> What you should do
Copy all of the material below without changing a word, and leave the pictures out of your answer.
[[ Recorded data, beginning ]]
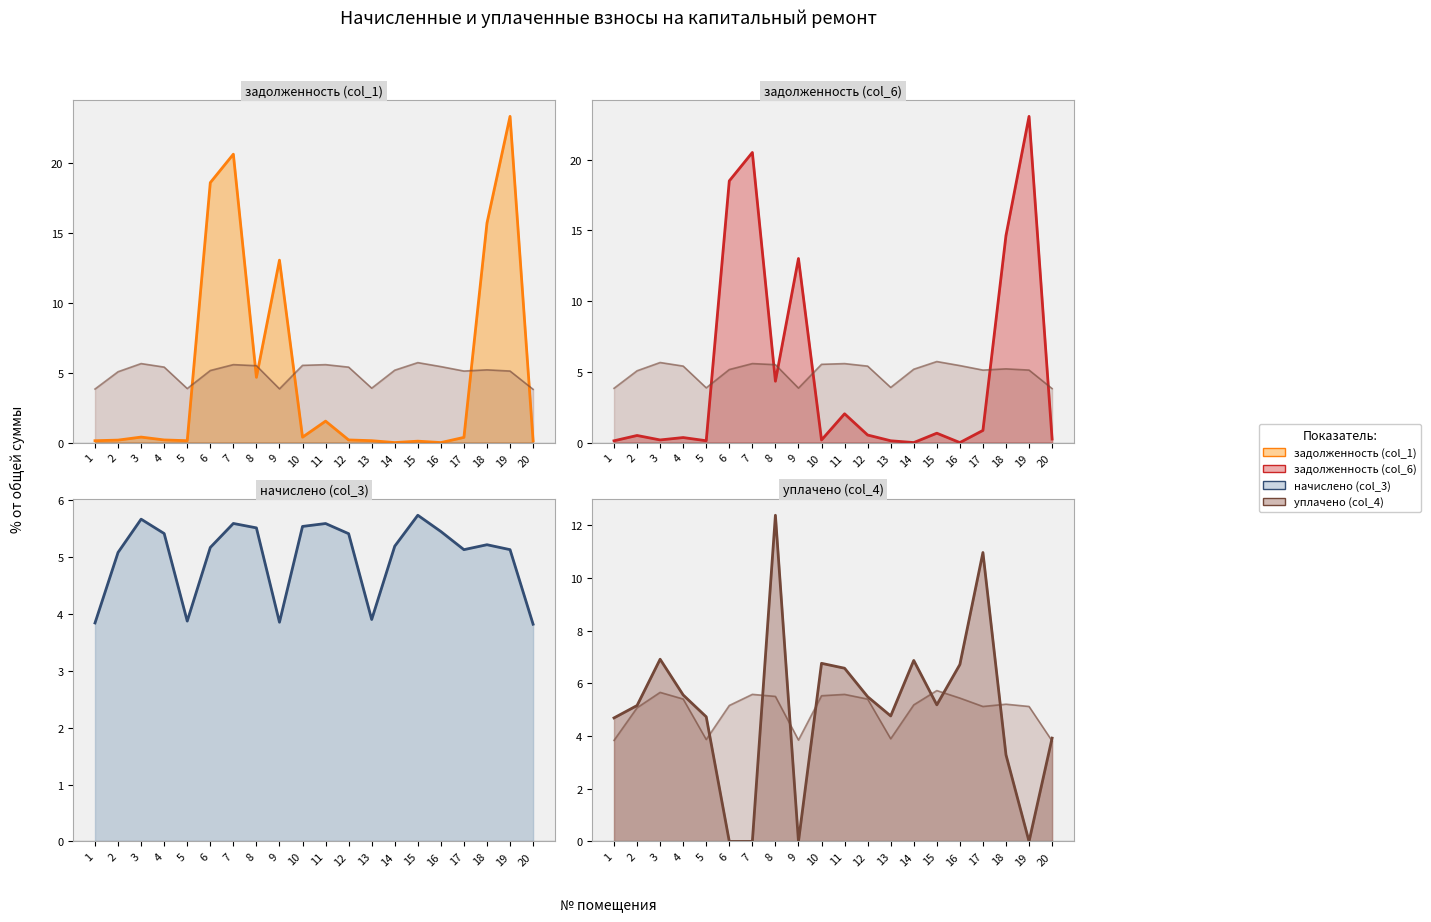

What value does the задолженность (col_6) series have at 12?

0.5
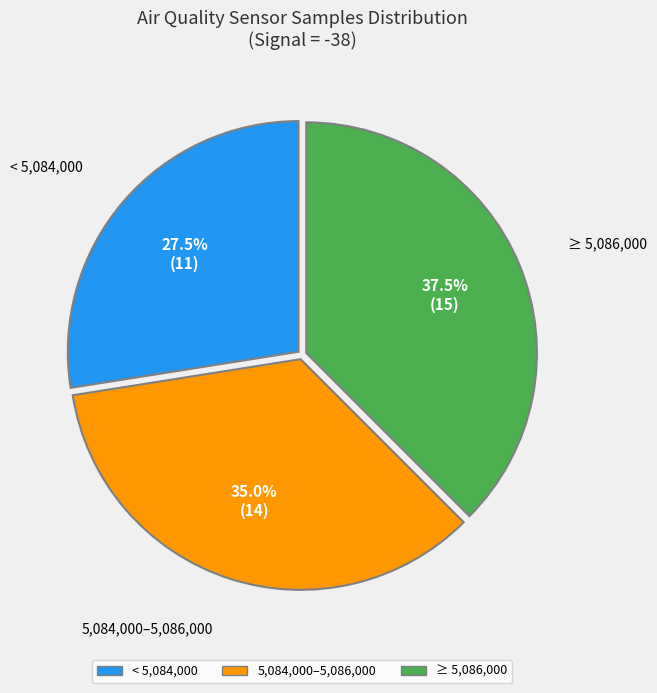

Does any single category account for the majority?

No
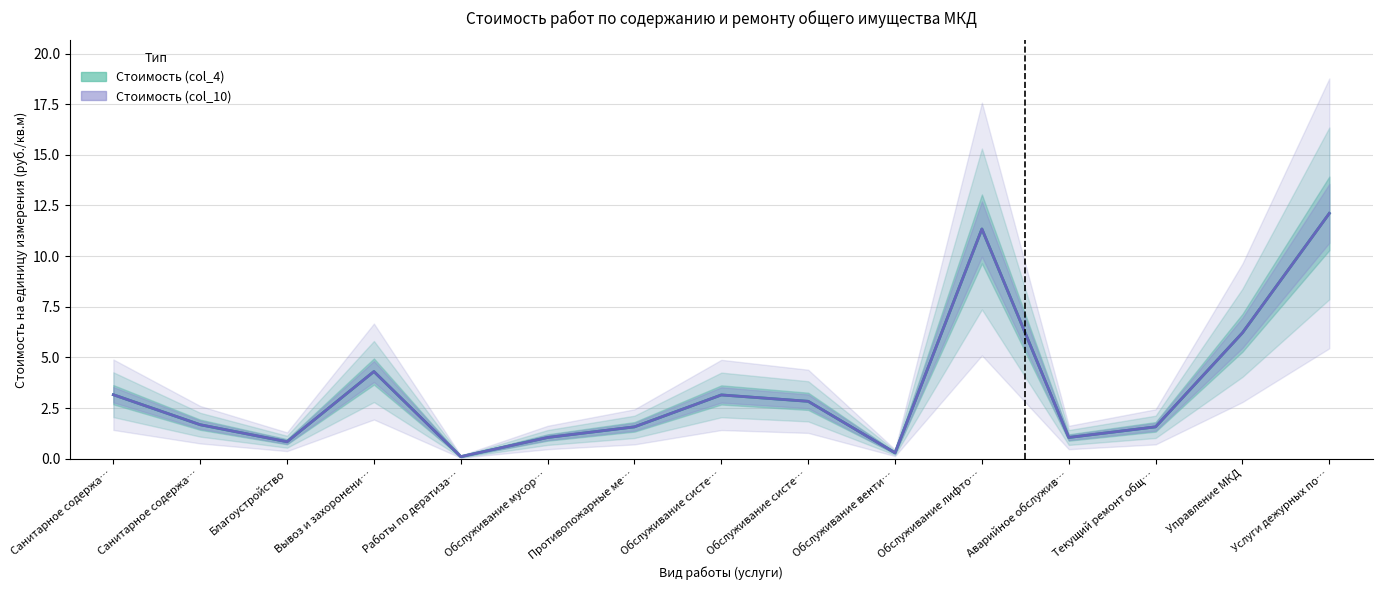

What is the average value of the Стоимость (col_4) series?

3.4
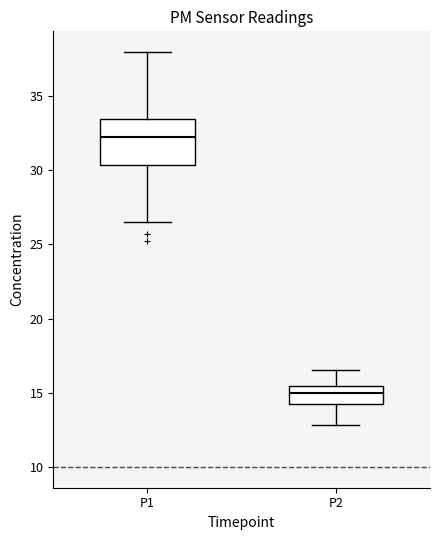

Comparing the boxes themselves (not the whiskers), which one is the tallest?

P1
[[ Recorded data, end ]]
> Response area
What value does the задолженность (col_6) series have at 12?

0.5

Does any single category account for the majority?

No

What is the average value of the Стоимость (col_4) series?

3.4

Comparing the boxes themselves (not the whiskers), which one is the tallest?

P1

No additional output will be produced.